Le prime impressioni sono quelle che ti rimangono dentro e riemergono con prepotenza appena si apre la stura dei ricordi. Arrivavo a Borodol con lo slancio missionario di chi ha atteso a lungo il momento per realizzare il sogno di proclamare il Regno di Dio e di annunciare la Parola di salvezza a quanti non la conoscevano ancora. Mi trovavo finalmente sul campo e tutti sarebbero stati lì pronti ad ascoltarmi. Grande illusione e primo grande impatto con una realtà sconcertante, che d’allora in avanti avrebbe costituito la vera sfida alla mia pretesa di missione. Lo spettacolo che mi si presentava era quello di un ammasso di capanne (la cosiddetta para cristiana), addossate le une alle atre, più simili a tane di animali cha ad abitazioni umane. Dentro e fuori le capanne la gente, quella che sarebbe diventata la mia gente, i miei Muci, che pur diventati cristiani non erano comunque riusciti ad affiorare ad uno stadio di vita più umano. Anche se le situazioni di miserie si rivelano identiche in tutte le latitudini, quella che si presentava a Borodol a me appariva unica e m’interpellava con prepotenza.

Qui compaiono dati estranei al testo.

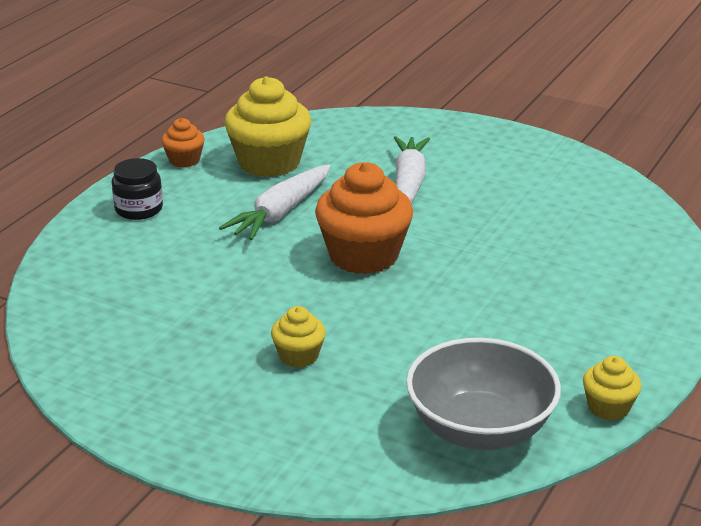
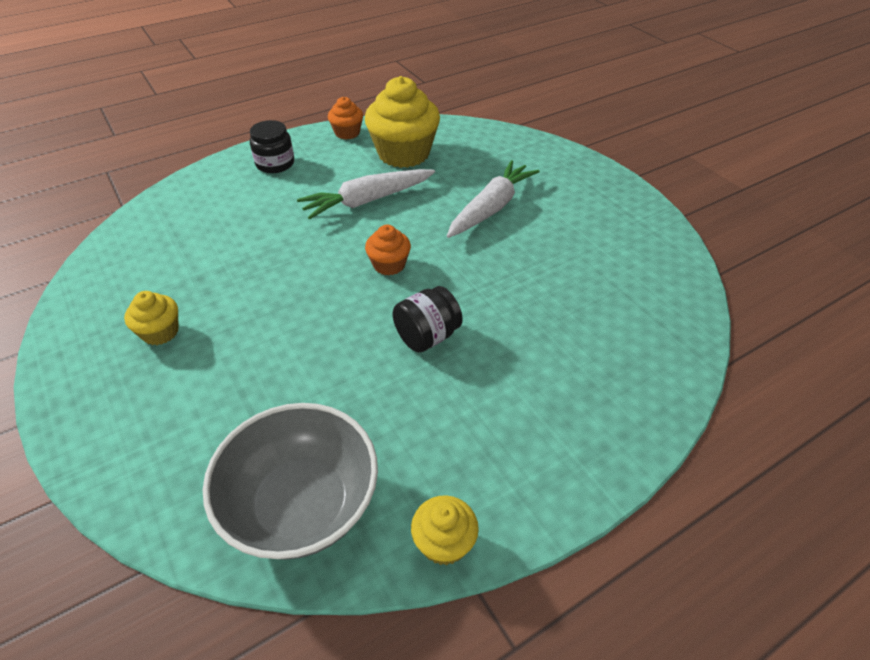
camera: 30 degrees right, 15 degrees up
(298, 356) = (241, 345): yellow cupcake -> yellow cupcake (160, 332)
(363, 256) = (389, 265): orange cupcake -> orange cupcake, size x0.50
(457, 294) = (427, 336): none -> black jar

Quale missione? Quella della Parola o quella del Pane? Non c’era tempo per molte discussioni e le scelte s’imponevano con urgenza. Mi viene in mente il suggestivo monito di Bonhoeffer, il teologo tedesco assassinato dai nazisti nel 1945: “Noi cristiani non potremo mai pronunciare le parole ultime della fede, se prima non avremo pronunciate le parole penultime della giustizia, del progresso e della civiltà”. All’epoca non conoscevo ancora il personaggio, ma la sostanza del messaggio è antica quanto il Vangelo. Non mi ci volle molto per individuare alcune direttrici di marcia, sulle quali mi sarei mosso. Occorreva innanzitutto creare uno spazio vitale e permettere perciò alla gente di diradare le loro capanne e costruirle in ambiente più sano. Per la realizzazione di questo sogno ci venne incontro il fiume, che si rivelò una vera benedizione. Ogni anno infatti il fiume si trascina dietro una grande quantità di detriti alluvionali e la forte corrente corrode da una parte e accumula dall’altra. Noi ci trovavamo sulla sponda favorevole e questo ci permise di strappare al fiume una lunga fetta di terra. Con una formale richiesta al governo, attraverso una procedura lunga e snervante, ne ottenemmo il possesso. Lungo la sponda del fiume costruimmo un argine lungo circa 500 metri, che ci permise di salvare ed utilizzare il terreno. Lo spazio ricavato fu opportunamente riempito e rialzato con terreno alluvionale prelevato dal letto del fiume, lasciando liberi alcuni tratti, trasformati in piccoli laghetti, i cosiddetti pukur, che si riveleranno poi utili per la pesca e offriranno alla gente la possibilità di fare il bagno in acque pulite (nel fiume non ci si bagna per la presenza di squali). Chi va adesso a Borodol non può rendersi conto delle trasformazioni esterne avvenute. La scuola ed il centro del cucito, per esempio, sorgono là dove una volta c’era il letto del fiume. (Nella speranza di continuare...,per adesso, basta così!).